1. Jadi ijtihad negara melindungi dampak buruk medsos

Imam Besar Masjid Istiqlal itu menegaskan, menunda akses media sosial bagi anak di bawah 16 tahun mulai 28 Maret 2026 bukanlah pembatasan, melainkan upaya untuk penguatan jati diri dan akhlak sebelum mereka itu terpapar kompleksitas dunia maya.
Karena itu, Kementerian Agama mendukung penuh aturan turunan PP Tunas. Pemerintah, kata dia, ingin memastikan, pondasi agama dan etika tertanam kuat di lingkungan keluarga dan pendidikan sebelum mereka itu melangkah ke jagat digital.
"Ini adalah ijtihad regulasi negara untuk melindungi tumbuh kembang generasi muda," kata dia.
2. Seluruh madrasah diminta kawal penerapan PP Tunas
Ia pun meminta seluruh madrasah dan lembaga pendidikan keagamaan di Indonesia untuk mengawal kebijakan tersebut. Menurut dia, implementasi PP Tunas harus menjadi momentum kuat untuk mengoptimalkan literasi dan karakter murid secara lebih mendalam.
Nasaruddin mengatakan, para generasi muda harus disiapkan menjadi generasi yang tidak hanya cerdas digital, tetapi juga berilmu, berakhlak, dan bertanggung jawab.
"Saya minta seluruh madrasah dan lembaga pendidikan keagamaan untuk mengawal kebijakan ini. Jadikan momentum ini untuk mengoptimalkan literasi dan karakter murid secara lebih mendalam," kata dia.

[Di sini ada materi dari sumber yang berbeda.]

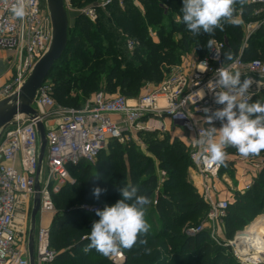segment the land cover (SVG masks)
I'll use <instances>...</instances> for the list:
<instances>
[{
	"label": "built area",
	"instance_id": "obj_1",
	"mask_svg": "<svg viewBox=\"0 0 264 264\" xmlns=\"http://www.w3.org/2000/svg\"><path fill=\"white\" fill-rule=\"evenodd\" d=\"M65 9L73 15L83 16L95 22L98 12L112 4L122 6L124 0H97L78 9L71 7L70 0H63ZM134 3L140 0H131ZM15 0H0V50L9 54L15 67L11 83L0 91V100L17 92L36 62L48 50L52 39L51 20L46 7L40 0H28L27 15L17 18L11 11ZM264 10V0H248ZM258 13V12H257ZM217 41V40H216ZM224 42H218L202 59H194L187 67L175 71L150 93L129 100L121 95H107L100 91L87 100L85 106L75 109L57 107L52 97V87L44 84L38 90L32 108L33 117L18 115L0 130V264H29L25 226L19 227V212L24 210L23 221L27 222L35 184L39 190V222L34 232L35 264H50L55 253L50 248L49 229L42 227L45 215H54L52 195L63 186L73 185L75 179L70 170L80 162L94 165L99 154L110 141L123 143L127 136L139 133L170 134L177 127L187 134L186 147L190 167L197 171L204 202L208 204L210 223L222 221L229 206L226 200H216L208 180L215 178L220 168L205 166L198 162L201 152L196 141L200 131L207 129L204 122L205 107L215 111L223 105L215 103L217 69L233 65V71L241 72V81L252 79L249 88L251 100L264 90V62L242 61L240 56L227 64L222 61ZM127 47L132 49L130 42ZM216 49L219 51L217 57ZM202 64V63H205ZM203 90V99L199 91ZM183 113V116L177 115ZM37 122L44 128L45 153L38 170L39 136ZM54 123L51 126V123ZM217 129L220 121H214ZM46 127L48 129H46ZM253 157H241L244 166H250V177L264 170V164L252 163ZM47 174L43 178L42 166ZM256 173V174H255ZM211 185V186H210ZM249 190V184L245 187ZM83 210L95 214L99 206H82ZM201 228H192L188 237H194ZM227 244H224L226 247ZM110 264H124L126 256L120 251L107 256ZM234 258L240 260L237 252ZM248 255L242 259L251 262Z\"/></svg>",
	"mask_w": 264,
	"mask_h": 264
},
{
	"label": "trees",
	"instance_id": "obj_2",
	"mask_svg": "<svg viewBox=\"0 0 264 264\" xmlns=\"http://www.w3.org/2000/svg\"><path fill=\"white\" fill-rule=\"evenodd\" d=\"M70 1L71 7L78 9L97 0ZM40 3L44 6L45 0H40ZM140 4L143 6V13L133 6L131 0H125L123 9L117 4H112L105 11L98 12L95 22H90L79 15L70 17L66 49L45 80L52 77V96L57 102L63 105L70 104L72 108L79 109L81 108L79 100L85 102L95 91L112 95L116 89L121 96L132 98L142 83L160 82L168 67L177 65L181 54L190 51L192 46L198 59L205 57L209 52L206 47L209 39L218 42L223 39L225 42L222 52V61L225 64L231 62L225 60L224 53L228 51L233 53L234 59L240 56L245 62L256 59L264 61V26H259L246 42L241 24L236 26L225 24V34L217 28L214 36H209L207 33L193 36L182 21L178 25H173L172 22L175 14L182 19L180 9L183 0H140ZM259 8L258 5L247 3L241 10L237 5L241 19L252 22L259 18L252 14ZM164 20L170 21L172 27H166ZM148 30L155 31L160 41L151 42ZM122 34H128L129 37L139 40L147 49L142 47L130 54L125 47V38ZM173 35H179L180 38L174 41L171 38ZM90 64L94 66L88 67ZM72 86L75 87L74 92L80 91L82 95L75 94L74 98L70 99ZM258 100L264 103V90L250 103ZM155 135L156 133H146L144 137L151 158L137 161L134 159L131 163L133 167H144L141 175H149L146 180L140 182V185L138 184L140 194L146 195L149 199L154 194L157 182L152 175L154 167L152 160L168 175V179L163 180V186L156 198L155 212L160 220V228L156 233L140 237L131 249H121L126 256L124 264L235 263L229 247H217V251L205 260L204 251L207 246L202 243L200 234L190 238L175 232L191 220L189 216L192 212L187 210L191 204L187 205V203L198 199V195L190 185L180 179L182 175L180 164L190 166L187 153H184L185 146L179 142L168 143L166 139H159ZM107 146L111 149L122 147L115 141L108 142ZM233 149L235 148L228 147L225 151L230 152ZM101 153L94 165L80 162L71 169L70 175L75 179V184L63 186L57 194L52 195L53 204L59 198L63 199V202L59 208H55L49 227L50 248L55 253V258L50 264H95L82 255L93 254L94 257L102 255L95 249L87 254L83 252V248L90 243L87 236L92 224L98 221L99 217L96 213L90 214L83 210L81 208L83 204L80 205V201L86 204L94 187L103 189L100 179L95 175L98 173L100 177L102 171H106L111 157L108 153L102 158ZM119 159H122L121 153ZM262 184H264V171L255 180L251 193H257ZM120 187L122 186L117 183V188ZM82 191L86 192V196L83 197ZM119 198H122L120 192L109 191L103 201L111 206ZM176 199L178 201L175 202ZM254 199L262 201L259 195ZM243 207L239 204L229 205L227 208L226 213L227 215L229 213V216L226 217L237 221L233 225L235 231L246 225L247 214L252 212L251 207L254 206ZM259 210L264 211V206H260ZM73 231L77 232L73 233ZM140 240L146 243H141ZM106 260L105 256L101 264H110Z\"/></svg>",
	"mask_w": 264,
	"mask_h": 264
},
{
	"label": "rangeland",
	"instance_id": "obj_3",
	"mask_svg": "<svg viewBox=\"0 0 264 264\" xmlns=\"http://www.w3.org/2000/svg\"><path fill=\"white\" fill-rule=\"evenodd\" d=\"M125 1V0H124ZM123 1V3H124ZM133 6H136L141 13H143V6L140 4V2L134 3L132 2ZM120 8L123 9V4L122 6H119ZM258 12V13H257ZM264 10H259L255 9L253 11V16H259L257 21L252 22V21H245L241 19V25L243 26L244 30V42L247 41V38L253 35L255 32L254 27L257 26H264ZM237 14L240 15V11L237 10ZM262 14V16L260 15ZM261 16V17H260ZM71 14L68 13V19L69 21L71 20ZM241 17V16H240ZM172 22L173 25H178L179 22L182 21L176 14L172 17ZM166 27H172L170 24V21L164 20ZM149 38L151 42L156 43L157 41H160L159 36L155 33L153 30H148ZM222 34H225V31L222 32ZM122 37L125 38V47L129 51L130 54H133L136 49L139 48H145L143 44L140 43L139 40L131 38L128 36V34H122ZM171 38L174 39V41H177L180 36L179 35H173ZM218 41V40H217ZM130 42L132 45V49L127 47V43ZM219 42H224L223 39ZM225 44V42H224ZM147 49V48H145ZM198 55L196 51L194 50V47L192 46L190 51H187L180 56V61L177 65L170 66L167 69V72L163 73V78L160 82L157 84L155 83H142L139 88L136 90L137 92L134 94L132 98H127L129 100H133L138 98L141 95L150 93L154 90L155 87L159 86L160 83L166 79L170 74H172L175 71H180L183 70L187 67V64L191 62L194 59L197 58ZM6 63L1 60V55H0V91L3 90L6 86H8L11 81L13 80L15 76V67L16 65L13 64L12 59L7 55L5 56ZM261 61V60H260ZM264 62V61H262ZM89 66H94V65H88ZM1 75L3 78H1ZM52 78V77H51ZM49 78L47 81H45V84L48 86H51L53 88L52 84V79ZM75 87H71L70 91V99L74 98L75 94L82 95L81 92L79 91L78 93L74 92ZM100 91V90H97ZM97 92L95 91L94 93L91 94V97L96 94ZM112 95H120L119 90L116 89V92ZM53 97V96H52ZM55 104L57 107H60L61 109H70L72 108L71 105L69 104H62L56 101V99L53 97ZM87 103V100L85 102H82L79 100L80 107L85 106ZM54 123H51V126H53ZM46 129H48L46 127ZM176 130L179 131L177 136L178 138H174V135L171 134H156L155 137L159 139H166L168 143H181L182 145L185 146V154L188 151V148L186 147V138L187 134L182 130L181 128L177 127ZM146 133H139V134H131L126 137L125 141L119 145L122 147L119 148H114L111 149L110 146L105 147L103 152L101 153L100 157L106 156L108 153L110 154L111 159H109L110 163L107 164L106 166V171H102L99 179L102 184L103 189H107L106 193L102 194L99 200L94 198L93 194L89 196L88 201L85 203H81L83 201H80V205L83 204L84 206H99L101 210L105 206H108V203L104 200V196L107 195V193L110 191H114L118 193L117 188V183L119 186H124L128 183H132L133 185H140V182L142 180H146L149 175H141L142 173V168H137L132 166V160H140L142 158H151V156L148 154L146 146H145V137ZM181 138V139H180ZM122 154V159H119V154ZM228 153V159H227V167L221 166L219 171L217 172V176L215 178H212L211 180H208V184L212 185V192L213 196L215 197L216 200H226L230 206H244L243 208H247V206H254L251 207L252 212L248 213L246 217L247 222L246 225L237 231L234 230V223L237 222L236 220L226 217L222 221L216 222V223H210L208 220V213H209V207L208 204L204 202L203 194H202V189L200 188V180L199 177L197 176V171L193 170L190 166H186L183 164H180V171L182 172L181 175V180H184L188 185H190L193 189L194 192L198 195V199L191 201L187 203V205L191 204V206L187 209L189 212L191 211L192 214L189 216L191 219L188 223H186L182 228L179 230L175 231L176 233H179L182 236L188 237V231L192 228H201V231L198 233L201 236V241L203 244H205L207 247L205 249V260H207L211 254L215 253L217 251V247H224V244H227L226 247H229V250L232 252L234 256V252H237L234 243H235V238L237 234H240L242 232H245L246 229L252 224V222L256 219L264 215V211H260L259 208L260 206H264V184H262L261 189L257 191V193H251L253 190V185L255 183V180L258 178V175L261 174L262 170L260 173H257L256 177H250V172H247V170L250 169V166H244L245 164L241 163L240 158L242 157L236 149L231 150ZM154 163L153 167V172L152 175L156 178V187L154 189V194L152 198L150 199V204L146 206L147 208V214H146V219L148 223L151 225L150 231L147 235L156 233L159 228H160V220L158 219V216L155 212V206H156V198H157V193L159 190H161L163 186V180L168 179V175L163 172L162 169H160L159 165L152 160ZM252 163H257V164H264V152H261L259 156L253 157L252 158ZM146 164V161H145ZM42 172H43V178L47 174L46 172V165L43 164L42 166ZM256 174V173H255ZM75 184V183H74ZM249 184V190H245V187L248 186ZM210 185V186H211ZM252 190V191H251ZM81 194L86 196V192L82 191ZM253 194V195H252ZM259 195L260 199L262 201H255V196ZM93 199V200H92ZM120 200V198H119ZM178 201V199L175 200V202ZM63 199L59 198L55 203H54V208H59V205H62ZM79 205V206H80ZM114 205V204H112ZM111 205V206H112ZM31 206V205H30ZM257 206V207H256ZM180 210H178L179 212ZM187 211V212H188ZM200 212V213H199ZM24 210H21L19 212V220L18 224L19 227L23 228L25 226V239L27 240V233L29 229V215H30V210L28 212V217H27V222L23 221L24 217ZM227 215V213H226ZM229 216V213L228 215ZM39 222V216H37V224ZM50 222L51 219L47 216H44L42 218V227L49 229L50 227ZM77 231H73V233H76ZM197 234V235H198ZM196 235V236H197ZM84 237V236H83ZM195 237V236H194ZM190 237V238H194ZM245 247V246H243ZM123 253V252H122ZM95 255V254H94ZM239 255V254H238ZM83 257H86L87 260L91 261L92 263L95 264H101L102 261L104 260L105 256L104 255H96L95 257L92 255H82ZM240 256V255H239ZM235 260V263L233 264H264V260H253V262H244L242 258L240 260ZM107 261V260H106ZM37 264V263H36ZM44 264V263H41Z\"/></svg>",
	"mask_w": 264,
	"mask_h": 264
},
{
	"label": "clouds",
	"instance_id": "obj_4",
	"mask_svg": "<svg viewBox=\"0 0 264 264\" xmlns=\"http://www.w3.org/2000/svg\"><path fill=\"white\" fill-rule=\"evenodd\" d=\"M248 0H183L180 9L182 22L193 36L207 33L214 36L218 28L224 31V25H239L240 15L237 14V5L243 10ZM28 0H15L11 11L17 18L23 19L27 15ZM217 44L215 39H209L207 48L212 50ZM217 57L219 51L216 49ZM226 61H234L231 51L225 52ZM206 65L205 63H202ZM233 65L221 66L217 69L215 88V103L223 105L215 111L208 107L203 109L204 122L209 125L200 131L197 145L201 152L198 162L205 166L227 167L228 147H233L237 152L247 158L259 156L264 151V103L259 100L250 103L249 88L253 81L246 77L241 81V72L233 71ZM203 99V90L199 91ZM183 116V113H177ZM214 121H220L221 127L217 129ZM99 178L98 173L95 175ZM107 189L94 187L93 196L99 200ZM121 199L112 206H105L103 210L97 209L98 221H94L91 231L87 236L90 241L83 248L87 254L92 249L104 256L118 254L121 249H131L142 236L149 233L151 225L146 219L150 199L140 194L139 185L128 183L118 189ZM141 243L146 241L140 240Z\"/></svg>",
	"mask_w": 264,
	"mask_h": 264
},
{
	"label": "water",
	"instance_id": "obj_5",
	"mask_svg": "<svg viewBox=\"0 0 264 264\" xmlns=\"http://www.w3.org/2000/svg\"><path fill=\"white\" fill-rule=\"evenodd\" d=\"M45 4L51 20L52 39L48 50L36 62L30 75L15 93L5 99L0 100V130L10 124L18 115L33 117L35 110L32 104L38 90L44 84L53 65L63 55L67 45V33L69 28L68 12L65 9L63 0H45ZM36 130L39 136L40 148L38 155V170L40 168L45 148L46 138L43 125L36 124ZM39 190L38 184H35V194L31 200L29 215V229L27 233V250L29 264H35L34 259V232L36 228V217L39 212Z\"/></svg>",
	"mask_w": 264,
	"mask_h": 264
},
{
	"label": "bare ground",
	"instance_id": "obj_6",
	"mask_svg": "<svg viewBox=\"0 0 264 264\" xmlns=\"http://www.w3.org/2000/svg\"><path fill=\"white\" fill-rule=\"evenodd\" d=\"M234 246L242 259L264 260V215L256 218L245 232L237 234ZM245 246V247H243Z\"/></svg>",
	"mask_w": 264,
	"mask_h": 264
},
{
	"label": "crops",
	"instance_id": "obj_7",
	"mask_svg": "<svg viewBox=\"0 0 264 264\" xmlns=\"http://www.w3.org/2000/svg\"><path fill=\"white\" fill-rule=\"evenodd\" d=\"M259 10H261V9H259ZM262 11V10H261ZM257 26H255L254 27V29H255V31L257 30ZM0 55H1V60L2 61H4L5 63H6V60H5V56H9V54L8 53H6L5 51H3V50H0ZM1 78H3V76L1 75ZM2 84H0V86H1ZM179 133V131L178 130H175L174 132H172V133H170L171 135H174L173 137L174 138H178L179 136H177V134ZM186 138V137H185ZM181 139V138H180ZM187 139V138H186ZM46 217L48 216L50 219H51V221H52V218H53V216L52 215H45ZM50 224H51V222H50Z\"/></svg>",
	"mask_w": 264,
	"mask_h": 264
}]
</instances>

3. Alasan pemerintah larang anak di bawah umur pakai medsos

Menteri Komunikasi dan Digital (Menkomdigi) Meutya Hafid mengatakan, kebijakan melarang anak di bawah 16 tahun memiliki akun medsos bukan untuk melarang anak menggunakan teknologi, melainkan upaya untuk memastikan anak siap secara mental dan psikologis sebelum memasuki ruang media sosial yang kompleks.
Ia juga memastikan, kebijakan ini diambil bukan keputusan sepihak pemerintah, tetapi hasil diskusi panjang dengan para psikolog, pemerhati tumbuh kembang anak, serta berbagai penelitian mengenai dampak media sosial terhadap perkembangan anak.
"Usia yang dinilai paling tepat untuk mulai mengakses media sosial adalah sekitar 16 tahun. Ini,” ujar Mantan Ketua Komisi I DPR RI itu.
Menurut Meutya, dengan adanya kebijakan “Tunggu Anak Siap,” pemerintah menekankan, bahwa akses penuh ke media sosial sebaiknya diberikan secara bertahap sesuai kesiapan anak.